Unfortunately, even the simple task of recognizing and parsing HTML entities can be tricky. In traditional parsing, for example, entities may often be accepted even if the trailing semicolon is omitted, as long as the next character is not an alphanumeric. (In Firefox, dashes and periods are also accepted in entity names.) Numeric entities are even more problematic, as they may have an overlong notation with an arbitrary number of trailing zeros. Moreover, if the numerical value is higher than 232, the standard size of an integer on many computer architectures, the corresponding character may be computed incorrectly.

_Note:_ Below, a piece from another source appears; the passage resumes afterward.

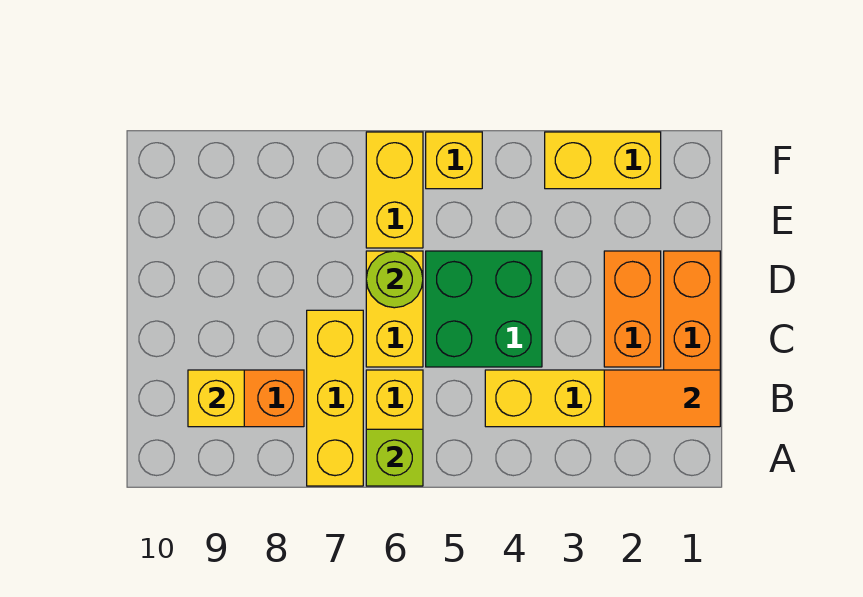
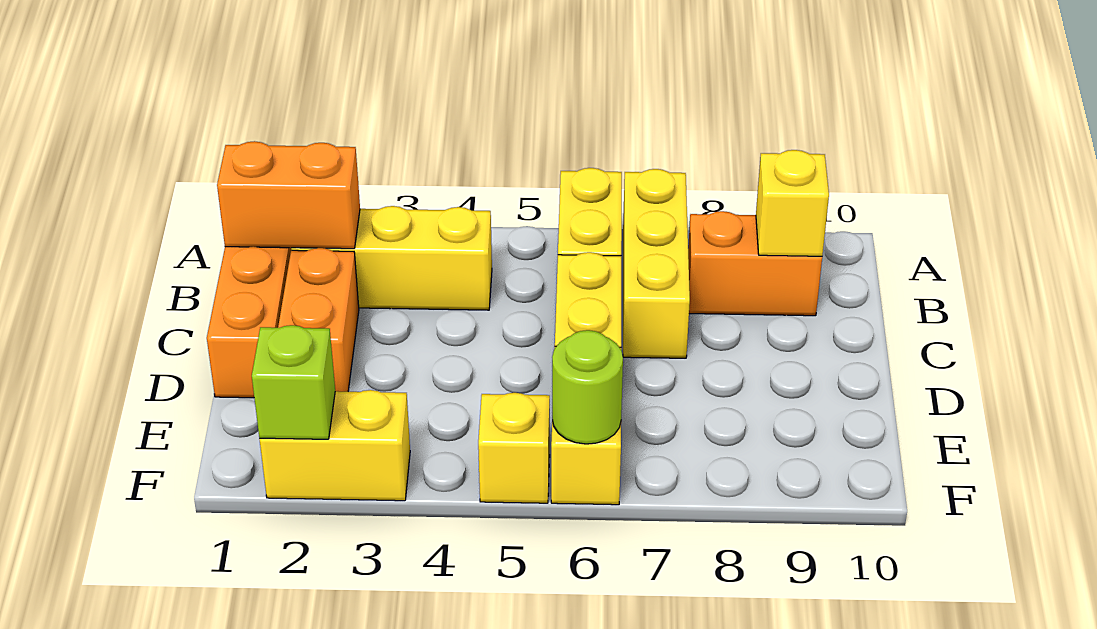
lime 1x1 brick [366,429,423,486] -> lime 1x1 brick moved to [252,325,335,439]
orange 1x2 tile [604,370,720,427] -> orange 1x2 brick [217,141,360,249]
green 2x2 brick [426,251,542,367] -> none
lime 1x1 round brick [366,251,423,308] -> lime 1x1 round brick moved to [552,330,623,444]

Developers working with XHTML should be aware of a potential pitfall in that dialect, too. Although HTML entities are not recognized in most of the special parsing modes, XHTML differs from traditional HTML in that tags such as <script> and <style> do not automatically toggle a special parsing mode on their own. Instead, an explicit <![CDATA[...]]> block around any scripts or stylesheets is required to achieve a comparable effect. Therefore, the following snippet with an attacker-controlled string (otherwise scrubbed for angle brackets, quotes, backslashes, and newlines) is perfectly safe in HTML, but not in XHTML:

<script>
  var tmp = 'I am harmless! &#x27;+alert(1);// Or am I?';
  ...
</script>